Freud hatte nach seiner Rückkehr aus Paris im September 1886 die Hamburger Kaufmannstochter Martha Bernays (1861–1951) geheiratet. In den darauffolgenden Jahren bekamen sie sechs Kinder. Das älteste, Mathilde, wurde 1887, das jüngste, Anna, 1895 geboren. 1891 bezog die Familie die Wohnung in der Wiener Berggasse, in der Freud bis zu seiner Emigration im Jahre 1938 wohnte und praktizierte. Sie ist heute als Museum zu besichtigen.

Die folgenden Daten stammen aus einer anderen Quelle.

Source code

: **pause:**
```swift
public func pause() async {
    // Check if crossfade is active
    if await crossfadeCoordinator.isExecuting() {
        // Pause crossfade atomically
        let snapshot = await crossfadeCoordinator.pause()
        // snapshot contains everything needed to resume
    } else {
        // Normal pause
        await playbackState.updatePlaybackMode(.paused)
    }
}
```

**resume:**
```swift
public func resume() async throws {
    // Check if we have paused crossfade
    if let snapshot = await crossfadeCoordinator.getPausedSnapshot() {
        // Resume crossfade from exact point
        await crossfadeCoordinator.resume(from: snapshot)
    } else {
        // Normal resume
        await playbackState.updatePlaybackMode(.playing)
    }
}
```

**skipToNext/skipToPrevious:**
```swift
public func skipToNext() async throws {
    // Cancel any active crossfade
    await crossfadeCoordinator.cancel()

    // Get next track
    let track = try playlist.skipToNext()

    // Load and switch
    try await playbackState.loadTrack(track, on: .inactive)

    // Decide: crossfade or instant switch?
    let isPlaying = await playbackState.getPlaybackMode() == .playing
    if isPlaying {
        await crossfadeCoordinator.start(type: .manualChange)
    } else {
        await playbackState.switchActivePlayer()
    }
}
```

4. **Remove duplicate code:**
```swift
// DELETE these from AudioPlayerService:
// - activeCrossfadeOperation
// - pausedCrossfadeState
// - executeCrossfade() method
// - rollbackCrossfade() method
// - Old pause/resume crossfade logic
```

Eine Zäsur in seiner inneren Entwicklung war der Tod seines Vaters im Jahre 1896. »Der Tod eines Vaters ist das wichtigste Ereignis im Leben eines Mannes«, schrieb er später dazu in der Traumdeutung. Dieses »wichtigste« Ereignis bewirkte, dass er anfing sich intensiv mit seinen seelischen Prozessen zu befassen. Dazu dienten ihm vornehmlich seine Träume und er begann sie systematisch zu analysieren. Diese Beschäftigung mündete in eine Selbst-Analyse – die erste »Lehranalyse« der Geschichte.